#### PASSAGE:
•••••
No literature regarding the 2 perceptions staying the same or changing over time was found. Findings at each time period for this study were slightly better than those from the cross-sectional study of Butani and et al7 conducted in 2006 in San Mateo County, California, where 85.6% of parents rated their 8-year-old children’s overall health to be positive and 64.5% rated their oral health as positive. In the US NSCH of 2000,9 90% of parents rated their 10- to 18-month-old children’s health status as excellent/very good, slightly less than the 92.8% of parents in the NSCH study of 2016.8 For the 1- to 5- year-olds in the 2016 NSCH study, 86.5% rated their children’s teeth as excellent/very good, higher than our results of 44.6%.8 The American Academy of Pediatrics provides a set of comprehensive health guidelines for well-child care, which includes dental care, brushing teeth, and fluoridation of water.13 If these guidelines were to be inclusively used at all well-child visits, there would be a continued reinforcement of the importance of dental health, which could be similar to the 6 intermediate contacts for this study, with about 5 well-child check visits in the same time frame.
•••••
#### INFORMATION SUPPLIED:
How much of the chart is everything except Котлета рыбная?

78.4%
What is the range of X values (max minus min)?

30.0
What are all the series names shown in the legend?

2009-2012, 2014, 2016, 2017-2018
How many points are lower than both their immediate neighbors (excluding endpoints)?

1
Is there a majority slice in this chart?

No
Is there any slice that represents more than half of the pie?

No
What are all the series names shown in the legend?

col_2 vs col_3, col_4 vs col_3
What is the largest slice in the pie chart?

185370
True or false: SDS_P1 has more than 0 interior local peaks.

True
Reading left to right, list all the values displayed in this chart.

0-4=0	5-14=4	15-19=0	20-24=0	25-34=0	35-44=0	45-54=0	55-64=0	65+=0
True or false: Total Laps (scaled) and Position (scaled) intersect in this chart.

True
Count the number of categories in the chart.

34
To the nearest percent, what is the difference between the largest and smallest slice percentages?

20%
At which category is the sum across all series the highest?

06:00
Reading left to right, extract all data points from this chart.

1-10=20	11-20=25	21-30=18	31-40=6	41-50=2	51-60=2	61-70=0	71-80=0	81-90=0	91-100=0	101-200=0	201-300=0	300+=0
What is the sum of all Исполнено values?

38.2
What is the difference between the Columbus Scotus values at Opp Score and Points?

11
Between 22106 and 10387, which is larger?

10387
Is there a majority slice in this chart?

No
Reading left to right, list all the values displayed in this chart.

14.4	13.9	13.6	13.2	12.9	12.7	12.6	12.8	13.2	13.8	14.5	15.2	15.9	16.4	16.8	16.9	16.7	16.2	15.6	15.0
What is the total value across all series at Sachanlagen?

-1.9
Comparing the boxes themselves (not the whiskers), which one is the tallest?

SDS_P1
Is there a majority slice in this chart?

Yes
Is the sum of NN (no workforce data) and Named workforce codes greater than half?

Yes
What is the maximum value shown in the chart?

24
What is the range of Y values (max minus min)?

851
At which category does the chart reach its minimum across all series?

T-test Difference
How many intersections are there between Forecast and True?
•••••
#### EXERCISE REQUIREMENTS:
Please list every percentage figure that appears in the passage on parents' ratings of their children's health. The rows have nothing to do with this.

#### WRITTEN RESPONSE:
85.6%, 64.5%, 90%, 92.8%, 86.5%, 44.6%